··· Material supplied ···

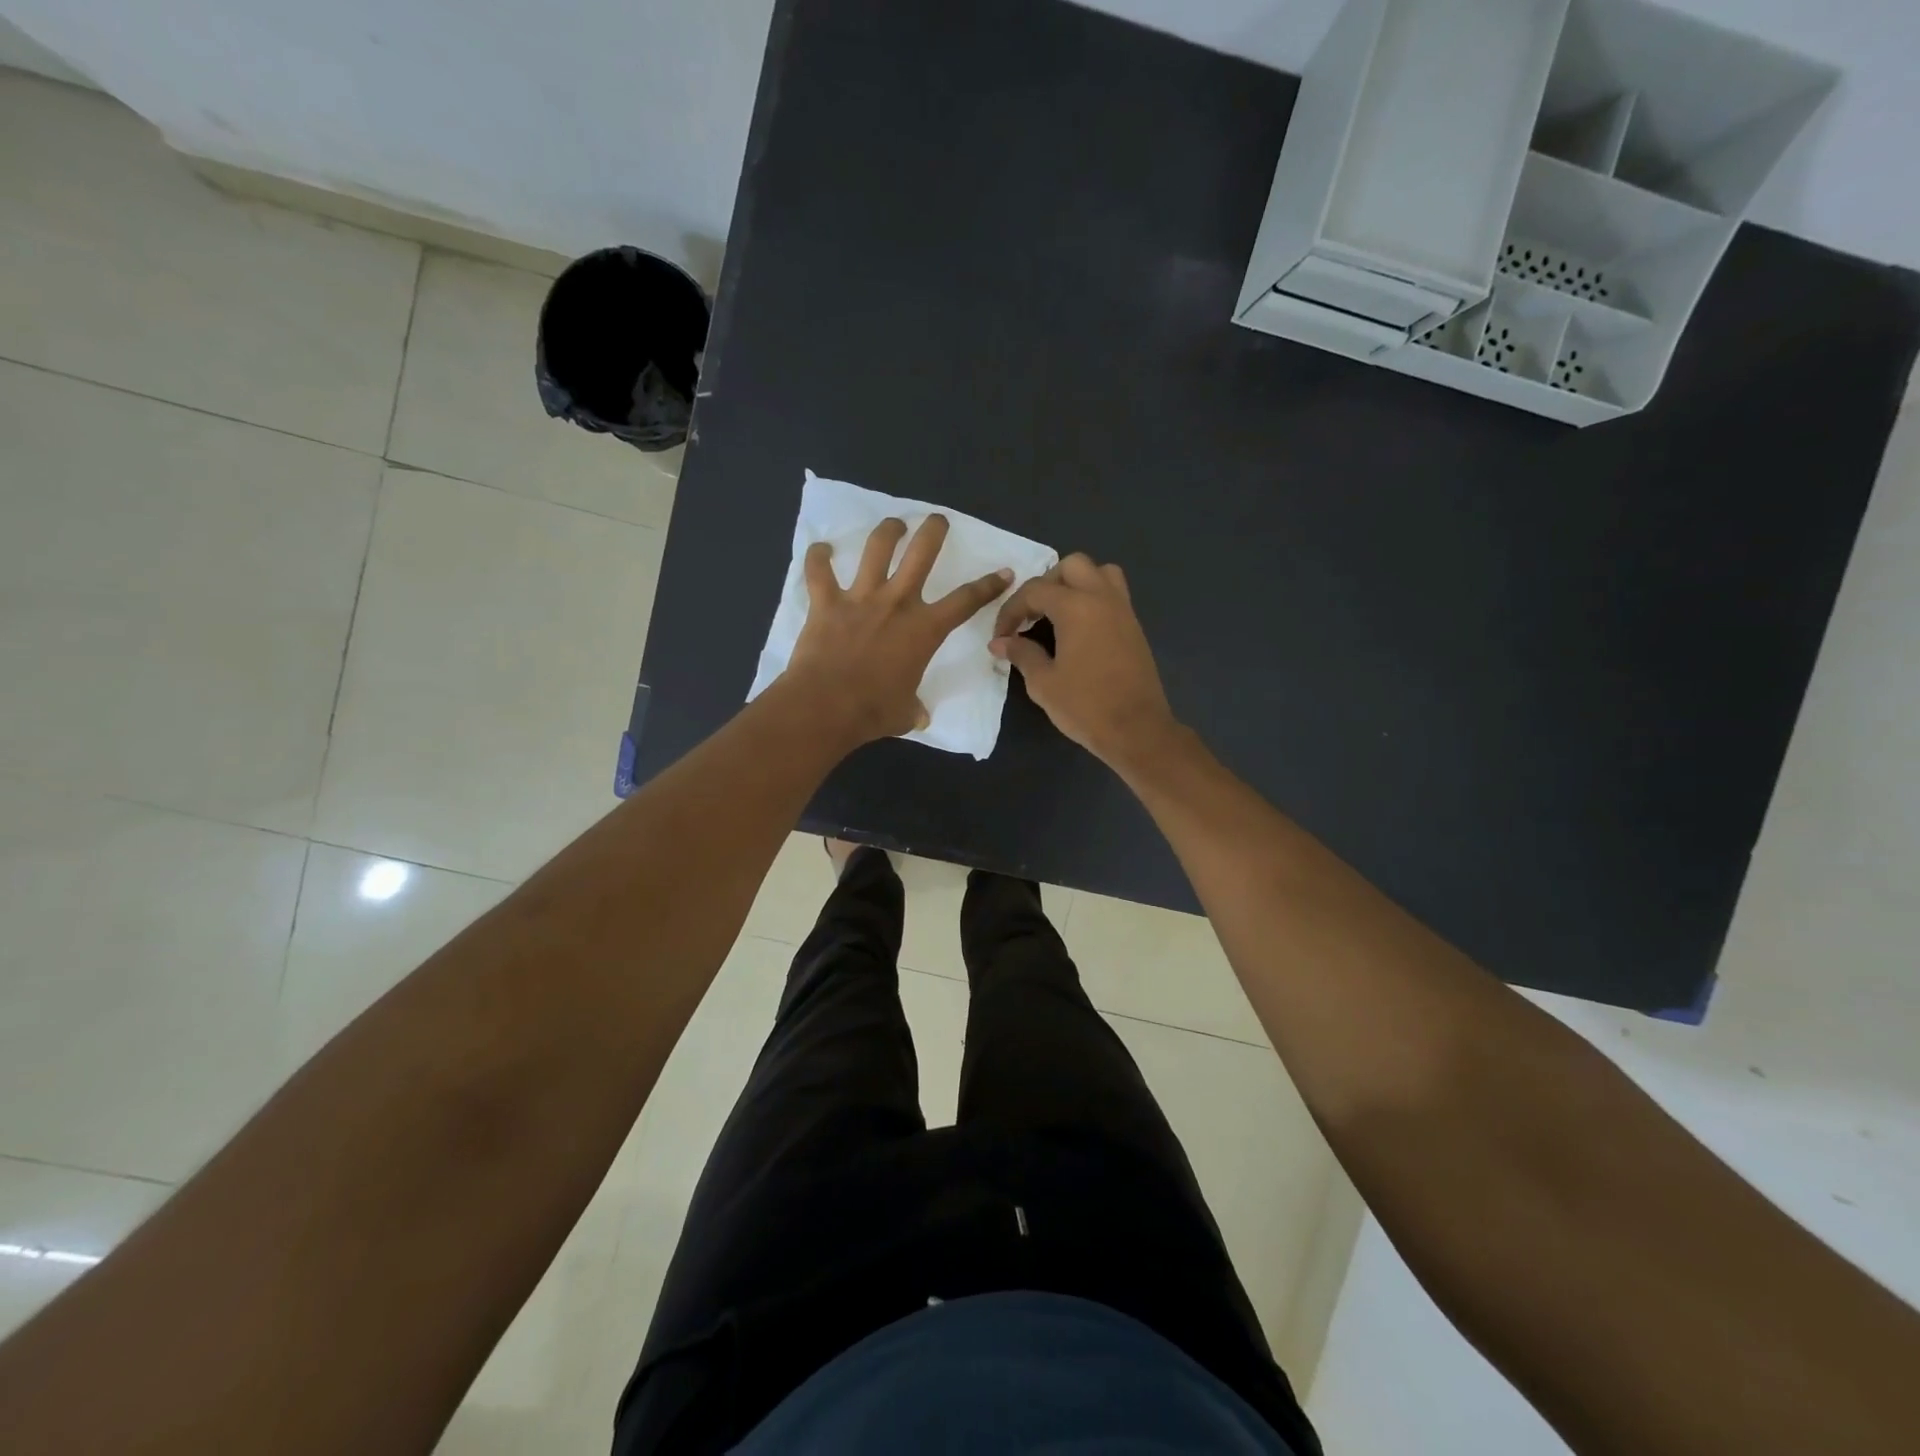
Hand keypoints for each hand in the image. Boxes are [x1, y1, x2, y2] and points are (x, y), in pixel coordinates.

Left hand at [782, 515, 1012, 746]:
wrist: (826, 706)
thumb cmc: (873, 711)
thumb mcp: (905, 713)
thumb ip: (914, 709)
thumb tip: (919, 717)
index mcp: (924, 629)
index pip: (966, 601)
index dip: (989, 585)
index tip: (1004, 572)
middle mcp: (897, 603)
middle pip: (922, 553)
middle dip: (934, 531)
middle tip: (937, 520)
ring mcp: (860, 598)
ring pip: (876, 548)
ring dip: (887, 531)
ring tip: (893, 525)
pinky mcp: (826, 602)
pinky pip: (819, 571)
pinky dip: (818, 558)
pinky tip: (820, 549)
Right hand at [989, 553, 1177, 769]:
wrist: (1136, 730)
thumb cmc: (1085, 706)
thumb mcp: (1043, 683)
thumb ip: (1021, 654)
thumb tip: (1000, 642)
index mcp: (1076, 607)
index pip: (1035, 590)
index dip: (1011, 610)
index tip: (1001, 636)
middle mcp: (1102, 598)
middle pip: (1071, 566)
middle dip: (1046, 584)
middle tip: (1031, 614)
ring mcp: (1123, 610)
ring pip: (1099, 573)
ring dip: (1075, 583)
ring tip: (1058, 613)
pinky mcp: (1134, 626)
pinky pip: (1113, 594)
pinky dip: (1093, 598)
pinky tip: (1078, 629)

···

→ Work instructions
Your answer should be a single number: how many lines in the preceding entries contain "hand".

→ Task result
3